§ TASK INSTRUCTIONS: Tell how many lines contain the string "linecap" in the material underneath; the reply is that number and no more.

§ DATASET EXTRACT:
----
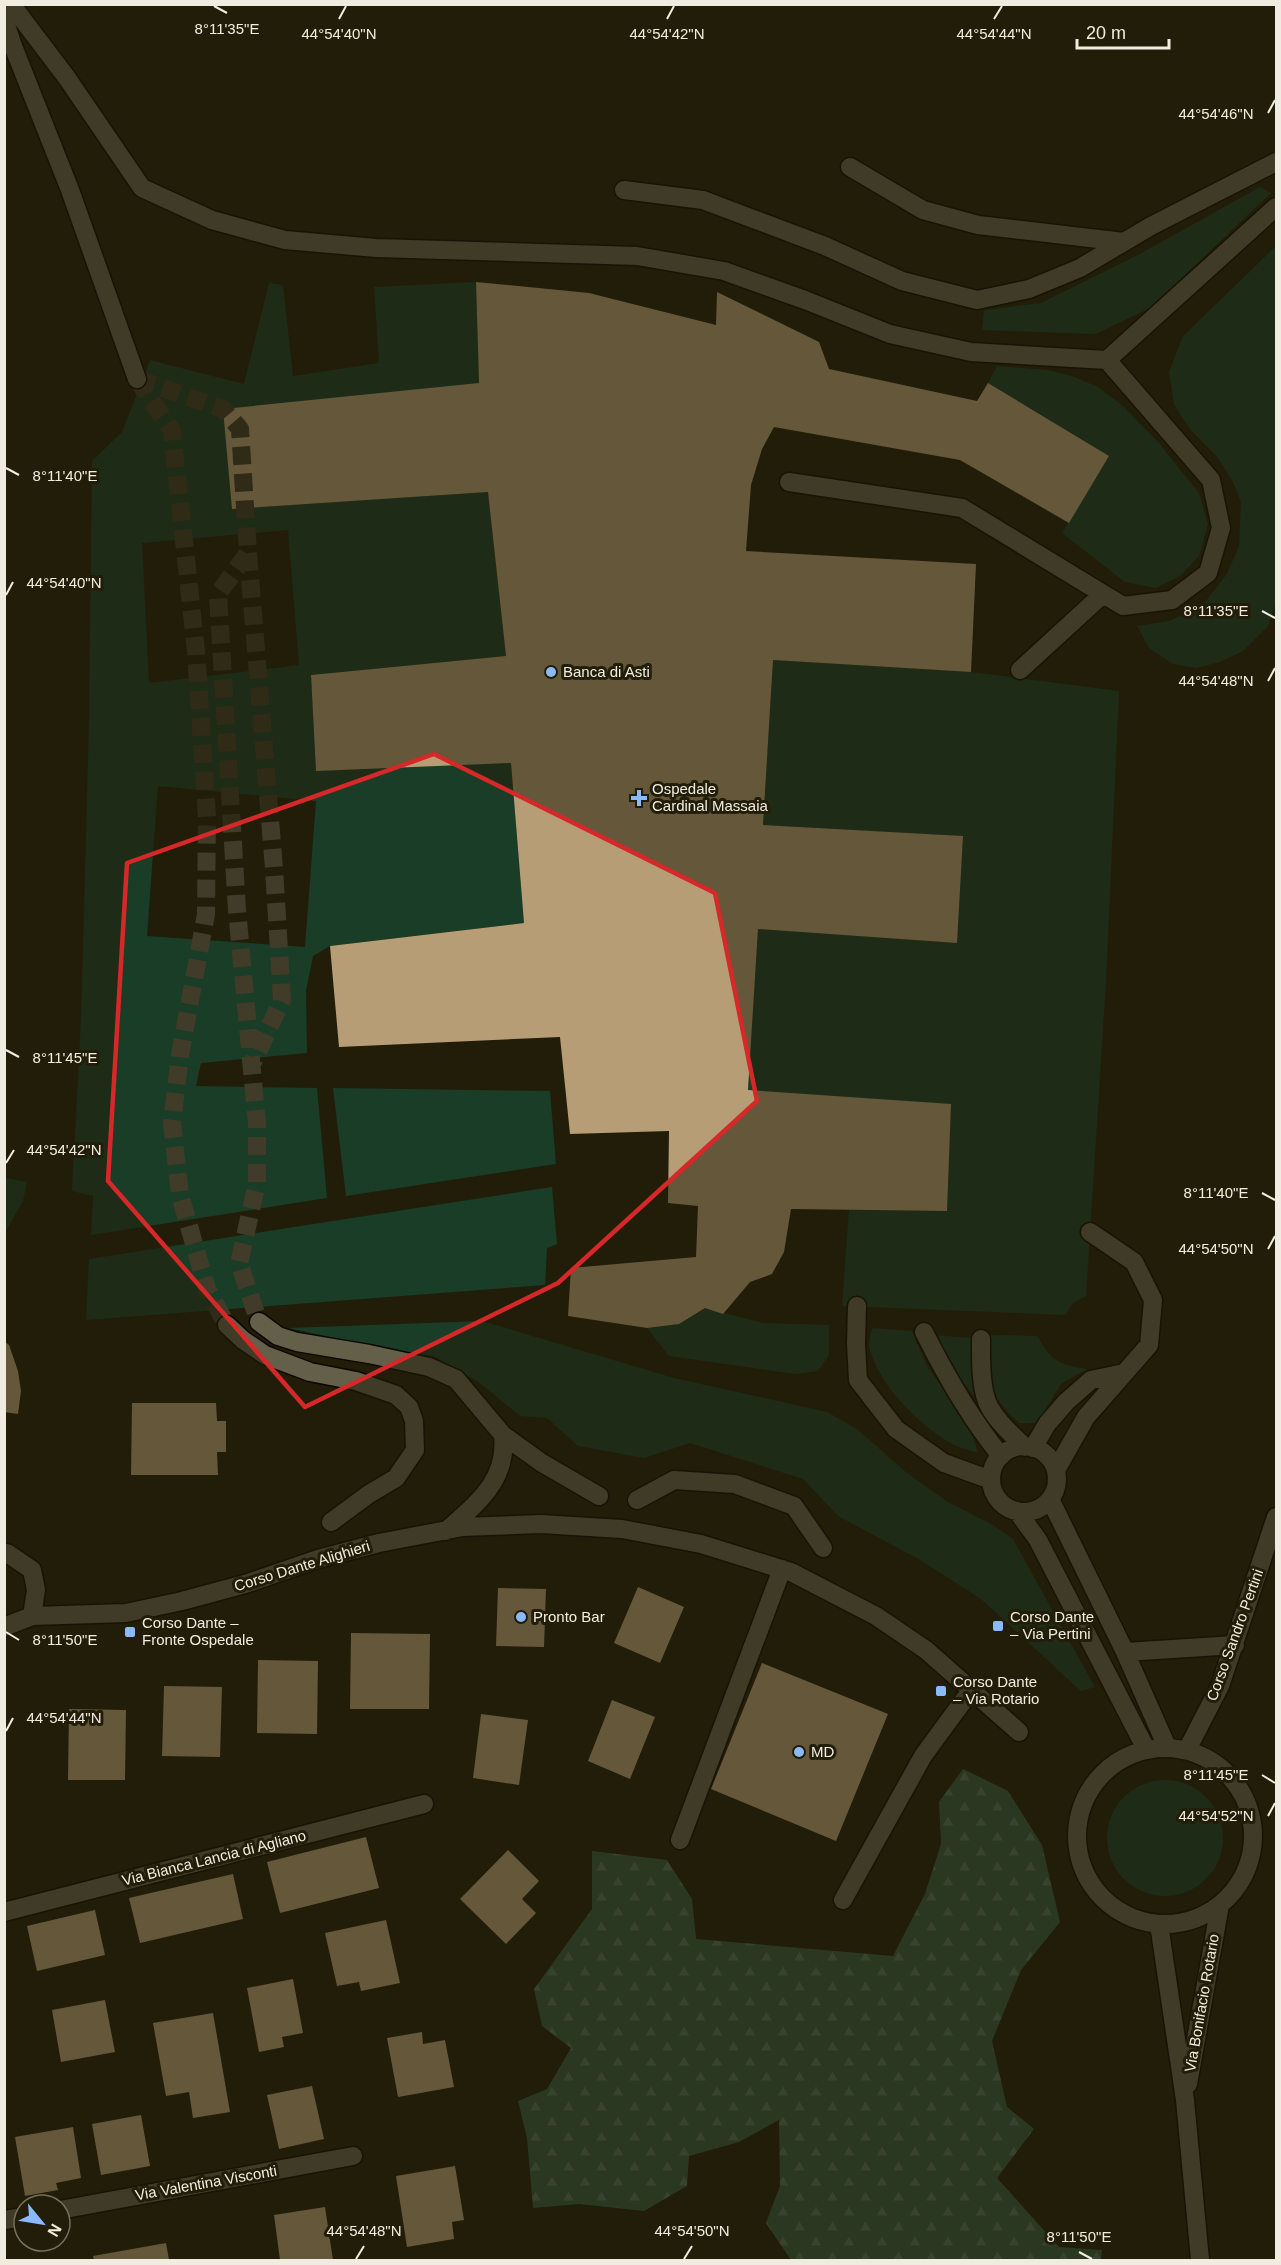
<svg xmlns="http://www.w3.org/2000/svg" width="1281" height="2265" font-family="Arial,sans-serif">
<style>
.grass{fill:#193d27;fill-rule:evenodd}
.forest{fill:url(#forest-firs)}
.building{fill:#b69d75}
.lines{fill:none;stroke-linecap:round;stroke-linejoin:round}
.minor-tunnel{stroke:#413c29;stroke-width:18;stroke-dasharray:18 9;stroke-linecap:butt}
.minor-casing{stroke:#0b0700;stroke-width:21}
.minor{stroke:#645f49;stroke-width:18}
.marked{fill:none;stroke:#d62828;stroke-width:4.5;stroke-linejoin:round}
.ticks{fill:none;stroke:#f0ede0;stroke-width:2}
.poi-dot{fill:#8abafc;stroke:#221d09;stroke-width:2}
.labels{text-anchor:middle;stroke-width:6;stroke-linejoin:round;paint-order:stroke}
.poi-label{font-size:15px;fill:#f0ede0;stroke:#221d09;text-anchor:start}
.street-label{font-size:15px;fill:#f0ede0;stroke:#221d09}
.ticks-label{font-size:15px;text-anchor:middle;fill:#f0ede0;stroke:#221d09;stroke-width:6;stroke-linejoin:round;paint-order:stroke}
</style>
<defs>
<pattern id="forest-firs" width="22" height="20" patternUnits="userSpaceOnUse" patternTransform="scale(1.5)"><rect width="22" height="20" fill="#335a41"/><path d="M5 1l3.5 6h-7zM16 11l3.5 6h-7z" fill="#51725c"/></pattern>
</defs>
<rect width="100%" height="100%" fill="#221d09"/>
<path class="grass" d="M1260,187L1271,193L1150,308L1096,334L982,330L984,310L1041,303L1138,255Z
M1276,246V602L1268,626L1243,651L1220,662L1196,668L1173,664L1149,648L1137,626L1169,621L1202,606L1226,575L1239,547L1241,502L1232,480L1218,458L1190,429L1174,405L1169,372L1183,336Z
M476,282L479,383L232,509L488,492L506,656L311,675L316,770L511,763L524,923L330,946L313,956L306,991L307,1053L201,1063L196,1086L317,1088L327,1198L91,1235L93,1196L72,1191L81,1020L89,722L92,461L122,432L150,360L244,384L269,283L283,285L293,376L379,363L374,287ZM288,530L299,665L149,683L142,543ZM158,786L316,801L305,947L147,936Z
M997,366L1047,370L1072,376L1098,387L1123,406L1158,442L1199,493L1208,524L1199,556L1180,576L1156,588L1125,582L1062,533L1109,456L988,383Z
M773,660L971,672L1119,691L1106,982L1086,1296L1073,1303L1065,1315L842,1306L849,1210L946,1211L951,1105L748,1090L758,929L956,943L962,836L763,825Z
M333,1088L550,1091L556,1164L346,1196Z
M5,1178L27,1182L23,1201L5,1233Z
M552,1187L557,1244L547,1248L545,1285L86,1320L89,1259Z
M705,1308L763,1323L829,1325V1355L818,1371L795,1374L669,1356L647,1328L679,1324Z
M482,1321L674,1378L827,1412L857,1429L907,1473L948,1502L993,1525L1013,1539L1095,1687L1081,1691L981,1599L922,1561L838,1516L803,1479L690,1443L644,1458L578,1446L547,1418L520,1416L480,1383L434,1356L392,1350L288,1328Z
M872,1328L912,1331L926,1364L971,1430L978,1453C970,1450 960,1448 952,1444C919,1425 878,1385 869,1346C868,1341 871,1334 872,1328Z
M932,1335L974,1338L976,1399L947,1362Z
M990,1335L1037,1336C1051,1360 1058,1365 1087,1369L1061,1384L1037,1423H1019C985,1393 991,1376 990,1335Z
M1107 1838a58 58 0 1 1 116 0a58 58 0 1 1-116 0Z"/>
<path class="forest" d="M963,1769L1008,1791L1042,1845L1060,1922L1021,1970L992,2041L1007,2107L1034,2129L997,2178L1059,2247L1102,2250L1101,2260H791L766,2223L780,2186L779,2120L739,2142L689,2156L687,2186L644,2211L579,2204L533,2208L527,2138L518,2101L547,2089L571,2048L542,2026L534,1989L592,1909V1851L667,1860L692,1899L696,1939L893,1956L925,1894L941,1844L939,1802Z"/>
<path class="building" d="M476,282L589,293L716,325L717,292L819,342L829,369L977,401L988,383L1109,456L1069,523L960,460L774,427L762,449L751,485L746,551L976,564L971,672L773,660L763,825L963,836L957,943L758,929L748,1090L951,1104L947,1211L791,1209L784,1252L772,1274L750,1282L723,1314L705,1308L679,1324L647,1328L568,1316L571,1268L696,1257L698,1206L668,1203L669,1131L570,1134L560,1037L339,1047L330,946L524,923L511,763L316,771L311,675L506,656L488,492L232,509L223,409L479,383Z
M4,1341L9,1345L18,1371L21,1391L18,1414L4,1412Z
M132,1403H216L217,1421H226V1452H217L218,1475H131Z
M638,1587L684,1607L660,1663L614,1643Z
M498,1588L546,1589L544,1647L496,1646Z
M351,1633L430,1634L429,1709H350Z
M258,1660L318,1661L317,1734L257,1733Z
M762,1663L888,1714L836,1841L711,1789Z
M164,1686L222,1687L220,1757L162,1756Z
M612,1700L655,1717L630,1779L588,1761Z
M69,1709L126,1710L125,1780H68Z
M481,1714L528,1720L519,1785L473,1778Z
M366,1837L379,1888L280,1913L267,1862Z
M508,1850L539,1881L522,1899L536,1913L506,1944L460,1899Z
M233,1874L243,1919L140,1943L129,1898Z
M95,1910L105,1955L37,1971L27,1926Z
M386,1920L400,1983L361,1991L359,1982L337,1986L325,1933Z
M293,1979L303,2033L282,2037L284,2047L259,2052L247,1988Z
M105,2000L115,2052L61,2062L52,2010Z
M213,2013L230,2112L193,2118L189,2092L166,2096L153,2023Z
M422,2032L423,2044L445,2040L454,2087L398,2097L387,2038Z
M312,2086L324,2139L279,2149L267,2095Z
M141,2115L150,2166L101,2175L92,2124Z
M73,2127L81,2178L56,2183L58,2190L25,2196L15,2137Z
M455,2166L464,2220L452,2222L454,2239L407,2247L396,2176Z
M325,2207L333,2260H280L274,2215Z
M166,2243L169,2260H94L93,2256Z"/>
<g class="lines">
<path class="minor-tunnel" d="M137,379L223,409L240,429L248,553L218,594L237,910L257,1124V1183L239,1263L259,1322
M137,379L172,431L196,651L207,817L206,914L180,1055L172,1123L180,1195L207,1289L227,1325
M248,553L274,868L282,1000L253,1062"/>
<defs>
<path id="minor" d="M11,4L67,78L142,188L212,220L285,240L376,248L637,256L724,271L805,300L890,334L971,352L1107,360L1276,207
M4,19L13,46L70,190L137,379
M850,167L923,210L978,225L1124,242
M624,190L703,200L825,246L902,281L977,300L1029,289L1080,268L1151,226L1276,162
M789,482L962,508L1123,606L1172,600L1208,573L1221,528L1211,480L1107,360
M1020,670L1103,594
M857,1306L856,1344L858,1380L896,1429L944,1463L991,1480
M259,1322L278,1336L297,1342L369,1354L429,1367L456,1379L503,1435L542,1463L599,1496
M227,1325L243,1340L265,1355L310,1372L356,1381L396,1395L409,1407L414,1421L415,1450L396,1478L369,1494L331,1522
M924,1332C946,1376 970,1418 1001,1456
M981,1339C981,1359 980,1391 990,1408C999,1423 1012,1435 1025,1447
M991 1479a33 33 0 1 1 66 0a33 33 0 1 1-66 0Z
M1033,1448L1047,1424L1066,1402L1091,1380L1124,1373
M1056,1470L1086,1417L1149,1345L1153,1300L1134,1262L1090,1232
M1050,1499L1125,1652L1167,1747
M637,1500L674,1480L735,1484L794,1506L823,1548
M1017,1511L1038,1540L1146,1749
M446,1531C476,1504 508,1481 503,1435
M4,1553H7L32,1570L36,1590L32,1616
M4,1627L32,1616L126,1613L182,1601L245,1584L318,1559L379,1543L463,1527L541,1524L622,1529L701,1544L791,1572L876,1616L926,1650L1019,1732
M1125,1652L1235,1645
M1077 1836a88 88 0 1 1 176 0a88 88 0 1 1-176 0Z
M1187,1750L1220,1686L1276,1517
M680,1840L782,1569
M843,1900L923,1756L972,1689
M4,1912L424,1804
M1159,1924L1185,2100L1200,2260
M1188,2084L1220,1905
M60,2210L353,2156
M4,2220L24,2217"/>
</defs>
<use href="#minor" class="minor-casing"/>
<use href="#minor" class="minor"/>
</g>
<path d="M0 0H1281V2265H0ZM434,754L715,893L757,1101L558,1283L305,1407L108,1181L127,863Z" fill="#221d09" fill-opacity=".55" fill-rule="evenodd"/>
<path class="marked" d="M434,754L715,893L757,1101L558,1283L305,1407L108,1181L127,863Z"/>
<path class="ticks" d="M214,6L227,13M339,19L346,6M667,19L674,6M994,19L1002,6M1268,113L1275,100M6,468L19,475M6,595L13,582M1262,611L1275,618M1268,681L1275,668M6,1050L19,1057M6,1163L14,1150M1262,1193L1275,1200M1268,1249L1275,1236M6,1632L19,1640M6,1731L13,1718M1262,1775L1275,1783M1268,1816L1275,1803M1079,2252L1092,2259M356,2259L364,2246M684,2259L692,2246"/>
<g class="poi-dot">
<circle cx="551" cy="672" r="6"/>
<path d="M636 789h6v6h6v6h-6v6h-6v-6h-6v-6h6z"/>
<circle cx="521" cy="1617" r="6"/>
<rect x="992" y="1620" width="12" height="12" rx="3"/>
<rect x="124" y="1626" width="12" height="12" rx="3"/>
<rect x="935" y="1685" width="12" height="12" rx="3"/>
<circle cx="799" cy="1752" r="6"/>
</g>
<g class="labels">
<g class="poi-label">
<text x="563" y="677">Banca di Asti</text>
<text x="652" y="794">Ospedale<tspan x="652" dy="17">Cardinal Massaia</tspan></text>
<text x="533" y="1622">Pronto Bar</text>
<text x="1010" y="1622">Corso Dante<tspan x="1010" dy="17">– Via Pertini</tspan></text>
<text x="142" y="1628">Corso Dante –<tspan x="142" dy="17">Fronte Ospedale</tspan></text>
<text x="953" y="1687">Corso Dante<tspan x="953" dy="17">– Via Rotario</tspan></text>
<text x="811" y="1757">MD</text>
</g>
<g class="street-label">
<text transform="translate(302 1566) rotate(-17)" y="5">Corso Dante Alighieri</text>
<text transform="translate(1235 1635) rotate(-70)" y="5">Corso Sandro Pertini</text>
<text transform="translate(214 1858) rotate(-14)" y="5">Via Bianca Lancia di Agliano</text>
<text transform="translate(1202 2003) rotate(-80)" y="5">Via Bonifacio Rotario</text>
<text transform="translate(206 2183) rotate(-10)" y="5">Via Valentina Visconti</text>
</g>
</g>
<g class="ticks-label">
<text x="227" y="34">8°11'35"E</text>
<text x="339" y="39">44°54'40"N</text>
<text x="667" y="39">44°54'42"N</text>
<text x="994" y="39">44°54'44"N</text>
<text x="1216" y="119">44°54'46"N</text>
<text x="65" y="481">8°11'40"E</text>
<text x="64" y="588">44°54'40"N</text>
<text x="1216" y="616">8°11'35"E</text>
<text x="1216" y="686">44°54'48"N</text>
<text x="65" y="1063">8°11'45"E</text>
<text x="64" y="1155">44°54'42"N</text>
<text x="1216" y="1198">8°11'40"E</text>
<text x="1216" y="1254">44°54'50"N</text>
<text x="65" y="1645">8°11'50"E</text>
<text x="64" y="1723">44°54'44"N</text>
<text x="1216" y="1780">8°11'45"E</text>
<text x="1216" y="1821">44°54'52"N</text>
<text x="364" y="2236">44°54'48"N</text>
<text x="692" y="2236">44°54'50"N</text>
<text x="1079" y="2242">8°11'50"E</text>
</g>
<rect width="1281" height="2265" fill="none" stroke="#f0ede0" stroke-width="12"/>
<g transform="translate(42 2223) rotate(120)"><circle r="28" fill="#221d09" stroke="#74705f" stroke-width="1.5"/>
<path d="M0-4.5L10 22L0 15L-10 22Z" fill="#8abafc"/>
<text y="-9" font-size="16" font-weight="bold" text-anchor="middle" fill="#f0ede0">N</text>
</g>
<path d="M1077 39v9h92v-9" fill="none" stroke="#f0ede0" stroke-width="3"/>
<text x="1086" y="39" font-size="18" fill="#f0ede0" stroke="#221d09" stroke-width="4.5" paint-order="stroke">20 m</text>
</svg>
----
§ EXERCISE RESULT: 2